[[ Data listing, beginning ]]

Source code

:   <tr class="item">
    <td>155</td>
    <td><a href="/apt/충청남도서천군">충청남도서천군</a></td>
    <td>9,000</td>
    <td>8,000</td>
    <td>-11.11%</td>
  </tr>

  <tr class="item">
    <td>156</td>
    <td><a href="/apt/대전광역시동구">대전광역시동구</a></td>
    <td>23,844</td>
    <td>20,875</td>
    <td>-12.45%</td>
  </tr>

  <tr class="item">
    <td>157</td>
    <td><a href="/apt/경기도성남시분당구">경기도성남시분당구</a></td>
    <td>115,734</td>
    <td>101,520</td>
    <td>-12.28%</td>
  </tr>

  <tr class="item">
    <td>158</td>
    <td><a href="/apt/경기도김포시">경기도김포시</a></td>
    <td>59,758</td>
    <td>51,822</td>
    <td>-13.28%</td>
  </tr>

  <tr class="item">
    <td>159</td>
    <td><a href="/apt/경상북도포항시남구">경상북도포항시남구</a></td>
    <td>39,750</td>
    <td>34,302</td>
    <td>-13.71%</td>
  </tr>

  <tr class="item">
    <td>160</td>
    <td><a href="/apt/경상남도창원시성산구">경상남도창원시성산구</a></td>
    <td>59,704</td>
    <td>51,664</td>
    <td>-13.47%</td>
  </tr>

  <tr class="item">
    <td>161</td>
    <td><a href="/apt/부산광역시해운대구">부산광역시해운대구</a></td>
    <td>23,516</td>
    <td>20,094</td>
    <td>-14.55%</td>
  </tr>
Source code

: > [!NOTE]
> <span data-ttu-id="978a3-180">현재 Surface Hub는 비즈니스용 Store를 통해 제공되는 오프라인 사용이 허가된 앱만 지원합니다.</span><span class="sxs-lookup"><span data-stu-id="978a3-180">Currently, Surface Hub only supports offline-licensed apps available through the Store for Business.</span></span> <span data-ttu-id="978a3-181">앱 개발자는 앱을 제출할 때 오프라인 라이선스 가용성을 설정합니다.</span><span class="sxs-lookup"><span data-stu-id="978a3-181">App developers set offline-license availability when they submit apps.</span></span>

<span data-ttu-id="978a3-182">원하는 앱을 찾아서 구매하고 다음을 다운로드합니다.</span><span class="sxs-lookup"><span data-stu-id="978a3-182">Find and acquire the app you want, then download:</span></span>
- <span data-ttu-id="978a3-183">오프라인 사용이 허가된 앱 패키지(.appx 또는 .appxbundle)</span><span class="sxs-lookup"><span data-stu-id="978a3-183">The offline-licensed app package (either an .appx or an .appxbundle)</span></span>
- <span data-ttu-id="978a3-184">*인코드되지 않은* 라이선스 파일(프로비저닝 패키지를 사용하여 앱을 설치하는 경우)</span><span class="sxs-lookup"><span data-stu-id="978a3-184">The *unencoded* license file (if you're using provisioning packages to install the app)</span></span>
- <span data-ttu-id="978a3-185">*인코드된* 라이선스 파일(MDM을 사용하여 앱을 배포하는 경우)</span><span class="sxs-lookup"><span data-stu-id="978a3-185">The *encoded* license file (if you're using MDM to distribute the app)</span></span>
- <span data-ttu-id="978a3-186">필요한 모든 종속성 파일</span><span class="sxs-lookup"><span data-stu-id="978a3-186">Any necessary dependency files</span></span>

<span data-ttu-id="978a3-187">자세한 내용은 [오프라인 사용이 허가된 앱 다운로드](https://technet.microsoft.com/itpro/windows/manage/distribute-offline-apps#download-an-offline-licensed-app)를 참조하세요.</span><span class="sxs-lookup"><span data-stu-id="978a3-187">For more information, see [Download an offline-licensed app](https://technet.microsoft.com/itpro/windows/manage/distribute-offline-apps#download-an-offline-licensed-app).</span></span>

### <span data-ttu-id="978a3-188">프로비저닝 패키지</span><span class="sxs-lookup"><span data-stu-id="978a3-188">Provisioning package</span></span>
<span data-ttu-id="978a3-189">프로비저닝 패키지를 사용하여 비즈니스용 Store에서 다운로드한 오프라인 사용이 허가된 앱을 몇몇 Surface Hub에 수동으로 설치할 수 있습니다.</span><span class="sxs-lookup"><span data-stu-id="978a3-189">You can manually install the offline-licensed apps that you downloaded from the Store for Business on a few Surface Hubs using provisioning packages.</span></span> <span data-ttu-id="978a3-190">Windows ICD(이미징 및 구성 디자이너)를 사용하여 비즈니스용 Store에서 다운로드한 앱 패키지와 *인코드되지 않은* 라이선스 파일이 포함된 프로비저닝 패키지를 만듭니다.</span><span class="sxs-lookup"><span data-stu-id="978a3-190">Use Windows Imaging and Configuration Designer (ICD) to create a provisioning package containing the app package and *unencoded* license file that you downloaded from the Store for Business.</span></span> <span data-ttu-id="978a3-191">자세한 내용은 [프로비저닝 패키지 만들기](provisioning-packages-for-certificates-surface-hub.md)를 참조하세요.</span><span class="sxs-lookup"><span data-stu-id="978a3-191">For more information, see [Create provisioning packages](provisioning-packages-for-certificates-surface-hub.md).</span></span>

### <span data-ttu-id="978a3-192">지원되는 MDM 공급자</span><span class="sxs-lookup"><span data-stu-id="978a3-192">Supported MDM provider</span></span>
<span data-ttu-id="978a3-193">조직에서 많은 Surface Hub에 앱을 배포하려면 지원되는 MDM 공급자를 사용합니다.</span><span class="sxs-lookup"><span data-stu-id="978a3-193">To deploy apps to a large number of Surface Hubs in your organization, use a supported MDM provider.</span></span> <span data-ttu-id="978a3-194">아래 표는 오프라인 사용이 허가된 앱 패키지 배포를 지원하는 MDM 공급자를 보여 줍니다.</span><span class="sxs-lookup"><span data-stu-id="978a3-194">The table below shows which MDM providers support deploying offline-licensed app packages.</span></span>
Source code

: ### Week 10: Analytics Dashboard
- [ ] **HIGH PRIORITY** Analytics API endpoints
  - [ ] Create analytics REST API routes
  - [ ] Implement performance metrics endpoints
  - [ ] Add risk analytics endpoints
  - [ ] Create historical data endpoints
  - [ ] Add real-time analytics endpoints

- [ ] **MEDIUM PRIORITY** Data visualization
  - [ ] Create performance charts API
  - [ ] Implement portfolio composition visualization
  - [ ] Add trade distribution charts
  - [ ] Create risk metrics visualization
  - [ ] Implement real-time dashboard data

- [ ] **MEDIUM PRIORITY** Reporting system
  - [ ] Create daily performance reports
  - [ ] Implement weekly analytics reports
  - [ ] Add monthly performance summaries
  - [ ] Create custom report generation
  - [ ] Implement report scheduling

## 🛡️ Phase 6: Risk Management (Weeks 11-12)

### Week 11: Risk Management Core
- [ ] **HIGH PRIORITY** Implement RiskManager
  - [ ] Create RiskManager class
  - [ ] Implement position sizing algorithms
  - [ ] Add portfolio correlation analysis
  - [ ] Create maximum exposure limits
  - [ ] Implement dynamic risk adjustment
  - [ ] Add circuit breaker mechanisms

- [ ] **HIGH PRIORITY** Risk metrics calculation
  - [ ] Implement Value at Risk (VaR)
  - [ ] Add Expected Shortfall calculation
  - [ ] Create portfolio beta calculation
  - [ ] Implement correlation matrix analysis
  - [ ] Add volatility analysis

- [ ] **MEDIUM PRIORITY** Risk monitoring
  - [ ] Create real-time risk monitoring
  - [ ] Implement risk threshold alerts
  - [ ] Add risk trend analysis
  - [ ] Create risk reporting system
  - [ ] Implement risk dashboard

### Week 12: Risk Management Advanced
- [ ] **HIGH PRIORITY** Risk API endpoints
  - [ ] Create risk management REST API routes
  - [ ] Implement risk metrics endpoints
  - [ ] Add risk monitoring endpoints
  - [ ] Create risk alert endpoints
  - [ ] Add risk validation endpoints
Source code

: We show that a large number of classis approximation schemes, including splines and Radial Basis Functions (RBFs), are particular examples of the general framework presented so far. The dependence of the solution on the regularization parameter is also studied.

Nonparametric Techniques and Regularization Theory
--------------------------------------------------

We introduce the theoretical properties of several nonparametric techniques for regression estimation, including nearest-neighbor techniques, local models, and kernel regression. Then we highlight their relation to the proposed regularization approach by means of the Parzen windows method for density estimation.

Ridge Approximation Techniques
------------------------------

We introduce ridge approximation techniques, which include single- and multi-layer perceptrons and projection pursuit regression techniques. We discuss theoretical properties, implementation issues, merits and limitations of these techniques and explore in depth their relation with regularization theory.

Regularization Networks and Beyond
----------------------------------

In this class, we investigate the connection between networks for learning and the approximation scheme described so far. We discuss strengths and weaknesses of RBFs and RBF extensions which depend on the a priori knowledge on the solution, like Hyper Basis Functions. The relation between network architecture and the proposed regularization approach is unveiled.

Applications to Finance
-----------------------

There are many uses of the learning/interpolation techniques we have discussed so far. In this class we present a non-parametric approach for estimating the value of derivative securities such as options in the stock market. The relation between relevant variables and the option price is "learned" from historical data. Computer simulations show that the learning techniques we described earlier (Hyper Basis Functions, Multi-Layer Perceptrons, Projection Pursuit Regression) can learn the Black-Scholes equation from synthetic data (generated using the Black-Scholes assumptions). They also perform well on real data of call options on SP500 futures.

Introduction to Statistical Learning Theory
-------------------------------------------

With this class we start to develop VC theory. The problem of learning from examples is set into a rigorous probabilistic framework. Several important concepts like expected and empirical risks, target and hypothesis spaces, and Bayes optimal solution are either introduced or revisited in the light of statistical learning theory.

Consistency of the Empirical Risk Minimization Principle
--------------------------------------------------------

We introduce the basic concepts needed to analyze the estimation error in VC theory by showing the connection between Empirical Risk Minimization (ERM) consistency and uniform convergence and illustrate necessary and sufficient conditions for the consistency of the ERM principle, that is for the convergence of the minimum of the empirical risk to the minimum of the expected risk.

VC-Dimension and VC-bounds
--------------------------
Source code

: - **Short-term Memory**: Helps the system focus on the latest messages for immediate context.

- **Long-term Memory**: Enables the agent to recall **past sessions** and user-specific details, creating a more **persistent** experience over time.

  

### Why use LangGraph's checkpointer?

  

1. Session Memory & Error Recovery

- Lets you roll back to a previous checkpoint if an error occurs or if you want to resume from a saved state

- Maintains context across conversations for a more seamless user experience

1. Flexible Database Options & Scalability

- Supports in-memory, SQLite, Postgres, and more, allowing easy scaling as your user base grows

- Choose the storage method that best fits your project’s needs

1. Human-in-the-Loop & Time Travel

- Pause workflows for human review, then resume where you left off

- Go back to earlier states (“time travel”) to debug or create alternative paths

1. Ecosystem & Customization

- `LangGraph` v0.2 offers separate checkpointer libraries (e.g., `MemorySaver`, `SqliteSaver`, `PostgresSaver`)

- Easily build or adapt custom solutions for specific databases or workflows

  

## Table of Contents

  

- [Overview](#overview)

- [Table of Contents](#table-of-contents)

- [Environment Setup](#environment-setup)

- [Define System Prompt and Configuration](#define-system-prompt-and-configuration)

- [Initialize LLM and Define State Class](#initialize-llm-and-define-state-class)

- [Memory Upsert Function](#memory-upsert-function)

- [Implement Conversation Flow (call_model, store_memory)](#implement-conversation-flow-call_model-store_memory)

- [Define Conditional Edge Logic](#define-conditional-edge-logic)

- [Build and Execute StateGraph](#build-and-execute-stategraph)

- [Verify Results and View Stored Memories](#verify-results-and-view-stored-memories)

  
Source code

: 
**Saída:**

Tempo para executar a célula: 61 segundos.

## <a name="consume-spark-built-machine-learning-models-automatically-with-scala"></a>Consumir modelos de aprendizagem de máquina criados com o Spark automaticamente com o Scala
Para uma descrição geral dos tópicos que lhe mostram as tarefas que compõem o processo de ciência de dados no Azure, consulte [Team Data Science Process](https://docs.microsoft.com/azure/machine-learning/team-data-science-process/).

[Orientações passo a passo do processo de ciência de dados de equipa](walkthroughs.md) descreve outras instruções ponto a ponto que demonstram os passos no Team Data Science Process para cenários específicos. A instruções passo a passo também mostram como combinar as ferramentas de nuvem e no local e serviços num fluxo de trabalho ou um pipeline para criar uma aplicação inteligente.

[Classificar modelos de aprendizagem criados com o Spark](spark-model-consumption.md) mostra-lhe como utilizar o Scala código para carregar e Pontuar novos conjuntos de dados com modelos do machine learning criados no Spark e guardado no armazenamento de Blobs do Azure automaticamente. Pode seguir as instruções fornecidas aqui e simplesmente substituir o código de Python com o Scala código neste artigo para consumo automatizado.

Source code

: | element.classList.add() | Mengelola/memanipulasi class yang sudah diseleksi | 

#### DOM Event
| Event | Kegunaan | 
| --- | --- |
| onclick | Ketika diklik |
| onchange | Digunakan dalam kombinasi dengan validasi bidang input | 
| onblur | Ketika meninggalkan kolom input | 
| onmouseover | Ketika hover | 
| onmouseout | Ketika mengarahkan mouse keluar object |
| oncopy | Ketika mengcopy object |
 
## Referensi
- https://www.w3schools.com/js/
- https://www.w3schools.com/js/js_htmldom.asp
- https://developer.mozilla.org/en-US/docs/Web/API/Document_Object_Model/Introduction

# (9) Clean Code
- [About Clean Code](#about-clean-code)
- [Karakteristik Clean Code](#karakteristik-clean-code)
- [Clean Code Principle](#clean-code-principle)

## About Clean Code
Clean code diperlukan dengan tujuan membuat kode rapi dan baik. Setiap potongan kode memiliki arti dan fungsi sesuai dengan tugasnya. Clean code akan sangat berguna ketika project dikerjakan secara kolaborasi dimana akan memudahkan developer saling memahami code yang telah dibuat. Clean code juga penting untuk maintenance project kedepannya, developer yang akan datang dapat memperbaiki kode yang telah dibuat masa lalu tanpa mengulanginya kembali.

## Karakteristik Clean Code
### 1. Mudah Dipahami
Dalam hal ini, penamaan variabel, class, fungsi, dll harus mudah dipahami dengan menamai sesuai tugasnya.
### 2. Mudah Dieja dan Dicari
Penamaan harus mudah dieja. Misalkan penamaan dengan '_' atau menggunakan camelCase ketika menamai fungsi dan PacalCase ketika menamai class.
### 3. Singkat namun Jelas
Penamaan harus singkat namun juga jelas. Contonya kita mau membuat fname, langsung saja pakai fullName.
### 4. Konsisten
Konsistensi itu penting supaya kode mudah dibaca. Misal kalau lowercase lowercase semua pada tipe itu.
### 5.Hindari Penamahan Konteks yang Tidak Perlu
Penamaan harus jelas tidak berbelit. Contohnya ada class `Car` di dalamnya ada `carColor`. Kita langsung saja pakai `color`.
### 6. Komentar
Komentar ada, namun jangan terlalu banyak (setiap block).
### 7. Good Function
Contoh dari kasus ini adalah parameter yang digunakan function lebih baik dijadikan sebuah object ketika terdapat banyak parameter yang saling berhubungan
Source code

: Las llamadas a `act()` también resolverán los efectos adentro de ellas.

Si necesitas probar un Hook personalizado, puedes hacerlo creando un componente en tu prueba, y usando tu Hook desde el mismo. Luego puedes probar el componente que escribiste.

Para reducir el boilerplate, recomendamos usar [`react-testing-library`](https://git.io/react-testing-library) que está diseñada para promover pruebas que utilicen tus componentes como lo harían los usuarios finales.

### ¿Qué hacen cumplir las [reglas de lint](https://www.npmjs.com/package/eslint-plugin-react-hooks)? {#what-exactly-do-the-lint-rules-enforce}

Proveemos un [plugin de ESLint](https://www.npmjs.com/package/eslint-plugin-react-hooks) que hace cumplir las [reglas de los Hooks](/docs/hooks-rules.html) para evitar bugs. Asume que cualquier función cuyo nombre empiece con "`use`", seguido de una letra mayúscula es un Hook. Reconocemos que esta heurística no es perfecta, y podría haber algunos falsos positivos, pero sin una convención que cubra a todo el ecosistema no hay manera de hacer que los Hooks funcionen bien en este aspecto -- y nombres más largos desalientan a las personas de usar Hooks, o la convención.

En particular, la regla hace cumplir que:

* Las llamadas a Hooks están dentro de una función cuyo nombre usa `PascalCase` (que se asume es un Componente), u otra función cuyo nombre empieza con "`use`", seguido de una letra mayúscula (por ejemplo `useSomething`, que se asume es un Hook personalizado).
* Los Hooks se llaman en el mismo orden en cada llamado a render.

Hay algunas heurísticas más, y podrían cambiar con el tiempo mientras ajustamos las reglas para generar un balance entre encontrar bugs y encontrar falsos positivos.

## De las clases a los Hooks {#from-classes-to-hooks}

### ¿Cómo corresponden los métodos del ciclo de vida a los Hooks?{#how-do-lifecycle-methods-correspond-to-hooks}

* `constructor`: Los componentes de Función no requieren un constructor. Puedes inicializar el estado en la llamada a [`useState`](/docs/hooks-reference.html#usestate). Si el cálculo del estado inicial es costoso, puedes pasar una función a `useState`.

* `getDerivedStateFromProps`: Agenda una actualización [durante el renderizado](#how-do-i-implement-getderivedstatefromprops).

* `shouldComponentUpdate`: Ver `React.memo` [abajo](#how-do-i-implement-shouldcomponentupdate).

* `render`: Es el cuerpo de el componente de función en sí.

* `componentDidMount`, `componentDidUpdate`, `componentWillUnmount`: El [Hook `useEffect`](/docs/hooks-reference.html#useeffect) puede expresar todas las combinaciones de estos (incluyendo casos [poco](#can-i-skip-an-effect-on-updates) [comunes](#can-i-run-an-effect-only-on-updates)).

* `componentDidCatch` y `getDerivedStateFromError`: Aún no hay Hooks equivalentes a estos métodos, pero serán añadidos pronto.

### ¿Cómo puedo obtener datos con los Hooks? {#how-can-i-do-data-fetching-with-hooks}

[[ Data listing, end ]]

Task requirements: Exactly repeat the lines running from the top of the listing to the line bearing "want, then download:</span></span>", both of those lines included, and only them.

Finished task:
Source code

:   <tr class="item">
    <td>155</td>
    <td><a href="/apt/충청남도서천군">충청남도서천군</a></td>
    <td>9,000</td>
    <td>8,000</td>
    <td>-11.11%</td>
  </tr>

  <tr class="item">
    <td>156</td>
    <td><a href="/apt/대전광역시동구">대전광역시동구</a></td>
    <td>23,844</td>
    <td>20,875</td>
    <td>-12.45%</td>
  </tr>

  <tr class="item">
    <td>157</td>
    <td><a href="/apt/경기도성남시분당구">경기도성남시분당구</a></td>
    <td>115,734</td>
    <td>101,520</td>
    <td>-12.28%</td>
  </tr>

  <tr class="item">
    <td>158</td>
    <td><a href="/apt/경기도김포시">경기도김포시</a></td>
    <td>59,758</td>
    <td>51,822</td>
    <td>-13.28%</td>
  </tr>

  <tr class="item">
    <td>159</td>
    <td><a href="/apt/경상북도포항시남구">경상북도포항시남구</a></td>
    <td>39,750</td>
    <td>34,302</td>
    <td>-13.71%</td>
  </tr>

  <tr class="item">
    <td>160</td>
    <td><a href="/apt/경상남도창원시성산구">경상남도창원시성산구</a></td>
    <td>59,704</td>
    <td>51,664</td>
    <td>-13.47%</td>
  </tr>

  <tr class="item">
    <td>161</td>
    <td><a href="/apt/부산광역시해운대구">부산광역시해운대구</a></td>
    <td>23,516</td>
    <td>20,094</td>
    <td>-14.55%</td>
  </tr>
Source code

: > [!NOTE]
> <span data-ttu-id="978a3-180">현재 Surface Hub는 비즈니스용 Store를 통해 제공되는 오프라인 사용이 허가된 앱만 지원합니다.</span><span class="sxs-lookup"><span data-stu-id="978a3-180">Currently, Surface Hub only supports offline-licensed apps available through the Store for Business.</span></span> <span data-ttu-id="978a3-181">앱 개발자는 앱을 제출할 때 오프라인 라이선스 가용성을 설정합니다.</span><span class="sxs-lookup"><span data-stu-id="978a3-181">App developers set offline-license availability when they submit apps.</span></span>

<span data-ttu-id="978a3-182">원하는 앱을 찾아서 구매하고 다음을 다운로드합니다.</span><span class="sxs-lookup"><span data-stu-id="978a3-182">Find and acquire the app you want, then download:</span></span>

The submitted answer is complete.